Things can improve for the Nationals. The majority of the remaining games are at home and against losing teams. And for some reason, the Nationals have proven to be a second-half team over the past four seasons. They went 38-18 in August and September last season. They also went 34-20 over the final two months in 2013. In 2012, they did better, going a torrid 37-23 to close out August and September.
The issue comparing last year with this year is that the Nationals have a better team with which to contend. The Braves wilted in the ’14 second half. The Nationals may not be far off at this point to where they were last season, but the Mets have better pitching and are playing well. The Nationals will need another very hot stretch to reach 90 wins, often the minimum to even reach the playoffs. Winning the division should be the utmost goal: the second-place team in the NL East may have a tough time getting into the postseason given the strength of the NL Central teams jockeying for the wild-card spots.

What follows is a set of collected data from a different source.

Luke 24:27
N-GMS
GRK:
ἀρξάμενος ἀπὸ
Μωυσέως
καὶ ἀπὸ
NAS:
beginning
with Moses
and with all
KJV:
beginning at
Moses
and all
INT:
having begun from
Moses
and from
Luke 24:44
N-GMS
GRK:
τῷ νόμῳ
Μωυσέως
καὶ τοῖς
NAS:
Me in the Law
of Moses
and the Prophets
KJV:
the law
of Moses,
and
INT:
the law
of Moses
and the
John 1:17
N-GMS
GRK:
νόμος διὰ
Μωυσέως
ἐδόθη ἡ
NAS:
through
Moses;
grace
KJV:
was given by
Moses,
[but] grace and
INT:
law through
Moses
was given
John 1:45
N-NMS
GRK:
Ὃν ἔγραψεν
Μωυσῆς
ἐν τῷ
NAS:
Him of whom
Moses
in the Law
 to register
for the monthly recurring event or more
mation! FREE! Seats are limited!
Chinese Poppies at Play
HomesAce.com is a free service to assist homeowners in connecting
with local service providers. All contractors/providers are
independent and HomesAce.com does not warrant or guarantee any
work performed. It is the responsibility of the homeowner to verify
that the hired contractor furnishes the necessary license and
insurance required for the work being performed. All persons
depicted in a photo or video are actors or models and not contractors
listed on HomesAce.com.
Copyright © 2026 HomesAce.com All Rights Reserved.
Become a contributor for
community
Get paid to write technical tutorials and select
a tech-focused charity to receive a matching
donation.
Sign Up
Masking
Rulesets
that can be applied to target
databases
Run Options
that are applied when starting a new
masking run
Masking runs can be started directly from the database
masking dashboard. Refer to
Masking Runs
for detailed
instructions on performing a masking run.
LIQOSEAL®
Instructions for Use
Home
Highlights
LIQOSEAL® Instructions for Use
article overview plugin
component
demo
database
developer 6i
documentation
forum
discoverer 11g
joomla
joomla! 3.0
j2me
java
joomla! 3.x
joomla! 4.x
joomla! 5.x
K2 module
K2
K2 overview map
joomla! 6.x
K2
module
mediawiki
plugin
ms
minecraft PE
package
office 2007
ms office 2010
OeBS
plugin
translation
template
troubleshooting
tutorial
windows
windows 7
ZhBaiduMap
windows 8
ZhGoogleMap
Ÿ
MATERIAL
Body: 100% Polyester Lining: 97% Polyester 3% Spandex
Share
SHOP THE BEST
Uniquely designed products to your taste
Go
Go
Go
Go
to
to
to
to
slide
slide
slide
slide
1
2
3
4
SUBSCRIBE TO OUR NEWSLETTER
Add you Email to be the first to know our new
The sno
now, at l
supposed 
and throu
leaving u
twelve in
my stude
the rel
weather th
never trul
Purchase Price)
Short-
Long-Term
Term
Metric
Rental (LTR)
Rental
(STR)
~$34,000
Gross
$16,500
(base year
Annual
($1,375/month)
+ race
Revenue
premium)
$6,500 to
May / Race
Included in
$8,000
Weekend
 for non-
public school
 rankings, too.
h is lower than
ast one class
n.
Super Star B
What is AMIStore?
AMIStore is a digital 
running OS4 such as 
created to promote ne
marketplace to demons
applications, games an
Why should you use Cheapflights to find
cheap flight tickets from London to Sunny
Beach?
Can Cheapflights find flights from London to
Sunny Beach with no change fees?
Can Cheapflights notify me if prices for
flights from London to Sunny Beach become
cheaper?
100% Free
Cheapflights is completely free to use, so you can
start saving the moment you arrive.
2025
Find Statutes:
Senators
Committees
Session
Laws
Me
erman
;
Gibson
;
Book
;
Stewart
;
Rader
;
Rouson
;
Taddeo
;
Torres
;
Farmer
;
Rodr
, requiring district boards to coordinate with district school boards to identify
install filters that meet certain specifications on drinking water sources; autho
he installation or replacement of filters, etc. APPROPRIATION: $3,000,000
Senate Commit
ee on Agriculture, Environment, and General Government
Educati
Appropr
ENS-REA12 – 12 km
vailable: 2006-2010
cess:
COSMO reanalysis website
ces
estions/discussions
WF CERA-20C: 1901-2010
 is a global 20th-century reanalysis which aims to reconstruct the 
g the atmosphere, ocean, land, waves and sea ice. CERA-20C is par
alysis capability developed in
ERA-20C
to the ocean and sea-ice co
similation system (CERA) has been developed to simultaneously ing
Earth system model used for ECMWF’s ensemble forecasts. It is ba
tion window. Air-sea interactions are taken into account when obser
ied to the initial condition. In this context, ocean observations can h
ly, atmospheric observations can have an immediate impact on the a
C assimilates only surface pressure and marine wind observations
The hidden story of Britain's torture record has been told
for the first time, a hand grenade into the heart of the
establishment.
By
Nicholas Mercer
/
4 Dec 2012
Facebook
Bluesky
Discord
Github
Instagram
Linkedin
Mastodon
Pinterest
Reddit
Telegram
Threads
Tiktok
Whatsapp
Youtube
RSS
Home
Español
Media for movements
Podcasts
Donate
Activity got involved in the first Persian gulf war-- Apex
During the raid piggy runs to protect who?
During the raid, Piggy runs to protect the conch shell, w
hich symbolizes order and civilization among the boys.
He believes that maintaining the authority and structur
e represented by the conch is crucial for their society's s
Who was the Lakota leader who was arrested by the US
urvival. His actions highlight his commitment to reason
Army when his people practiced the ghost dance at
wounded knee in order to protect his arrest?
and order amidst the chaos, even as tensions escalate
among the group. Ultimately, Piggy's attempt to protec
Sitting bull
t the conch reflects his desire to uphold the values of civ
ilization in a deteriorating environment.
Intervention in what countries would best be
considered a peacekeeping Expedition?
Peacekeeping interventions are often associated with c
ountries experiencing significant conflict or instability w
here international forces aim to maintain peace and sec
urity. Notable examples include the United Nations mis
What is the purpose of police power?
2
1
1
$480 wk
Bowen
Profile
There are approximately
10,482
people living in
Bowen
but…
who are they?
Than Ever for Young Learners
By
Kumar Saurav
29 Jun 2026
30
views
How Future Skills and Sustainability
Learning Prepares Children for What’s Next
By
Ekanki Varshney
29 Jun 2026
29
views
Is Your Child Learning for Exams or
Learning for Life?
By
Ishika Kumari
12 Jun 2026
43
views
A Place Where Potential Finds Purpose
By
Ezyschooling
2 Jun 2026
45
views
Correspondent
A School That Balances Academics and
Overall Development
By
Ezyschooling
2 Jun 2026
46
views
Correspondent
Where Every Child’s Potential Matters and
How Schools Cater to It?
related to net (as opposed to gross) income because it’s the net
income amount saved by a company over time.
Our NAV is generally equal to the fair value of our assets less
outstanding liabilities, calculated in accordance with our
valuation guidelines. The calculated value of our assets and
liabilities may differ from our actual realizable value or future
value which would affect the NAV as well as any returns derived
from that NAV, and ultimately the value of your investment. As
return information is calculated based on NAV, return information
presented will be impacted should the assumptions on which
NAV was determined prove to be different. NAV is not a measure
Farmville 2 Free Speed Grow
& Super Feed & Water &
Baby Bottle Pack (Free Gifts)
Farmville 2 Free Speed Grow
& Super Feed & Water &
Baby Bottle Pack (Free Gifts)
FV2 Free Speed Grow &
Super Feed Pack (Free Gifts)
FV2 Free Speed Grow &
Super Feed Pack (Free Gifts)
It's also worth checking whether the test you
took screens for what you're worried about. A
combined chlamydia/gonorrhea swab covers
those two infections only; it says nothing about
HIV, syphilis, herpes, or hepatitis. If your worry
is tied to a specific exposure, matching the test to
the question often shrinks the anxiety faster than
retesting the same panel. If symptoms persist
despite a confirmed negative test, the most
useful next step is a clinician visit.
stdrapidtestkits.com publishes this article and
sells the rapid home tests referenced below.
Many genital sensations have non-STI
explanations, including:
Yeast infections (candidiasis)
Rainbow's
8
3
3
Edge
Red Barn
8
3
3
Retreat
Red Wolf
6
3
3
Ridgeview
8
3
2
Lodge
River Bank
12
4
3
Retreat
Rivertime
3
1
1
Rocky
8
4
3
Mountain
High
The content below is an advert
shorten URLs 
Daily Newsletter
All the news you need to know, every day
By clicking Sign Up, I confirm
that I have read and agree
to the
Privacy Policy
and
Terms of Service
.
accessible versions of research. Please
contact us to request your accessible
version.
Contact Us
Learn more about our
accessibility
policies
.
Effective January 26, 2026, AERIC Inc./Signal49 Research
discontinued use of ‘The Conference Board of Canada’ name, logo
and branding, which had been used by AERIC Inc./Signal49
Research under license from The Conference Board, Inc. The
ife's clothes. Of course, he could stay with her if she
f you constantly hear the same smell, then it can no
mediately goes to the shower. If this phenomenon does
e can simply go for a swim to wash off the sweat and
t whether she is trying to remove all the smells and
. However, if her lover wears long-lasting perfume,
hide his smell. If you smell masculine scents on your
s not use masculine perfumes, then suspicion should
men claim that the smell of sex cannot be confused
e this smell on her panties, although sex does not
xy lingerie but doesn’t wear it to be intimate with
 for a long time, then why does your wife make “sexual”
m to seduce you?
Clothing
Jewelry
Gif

“We’ve got to keep smiling and keep laughing and try to have to some fun,” right fielder Bryce Harper said. “We’ve got a long ways to go. … At the beginning of the season, if you told me we’d be two games back with 55 games to go, I’d take it any day of the week. I don’t think you can have a bad mentality or bad mind coming into the clubhouse every single day.
“We’re still going. We’re still doing what we’re doing. We’ve just got to get to swinging it and get comfortable and go about it the right way every single day and laugh and really try to enjoy the game. That’s all that matters. Try to laugh, try to smile and there’s bigger things than baseball in life. So come in and worry about what you can do to help your team win that day.”
IN THE POST
IN THE JOURNAL
NATIONALS MINOR LEAGUES
Syracuse 7, Pawtucket 4: Taylor Jordan allowed one run over seven innings while Sammy Solis earned a two-inning save. Emmanuel Burriss and Steven Lerud each drove in two runs.
Harrisburg 3, Akron 2: Austin Voth allowed two runs and struck out six over eight innings. Isaac Ballou drove in two runs.
Lynchburg 7, Potomac 6: Brian Rauh coughed up six runs on 11 hits over six innings. Craig Manuel and Reggie Corona each drove in two runs.
Charleston 7, Hagerstown 4: Drew Van Orden gave up two runs, one earned, over five innings. Koda Glover blew the save after allowing three runs, two earned. Osvaldo Abreu went 2 for 4.
Auburn 8, West Virginia 5: Matthew Crownover coughed up two runs over 4 2/3 innings while Sam Johns blew the save after giving up two more. Ian Sagdal drove in three runs. Victor Robles went 2 for 5.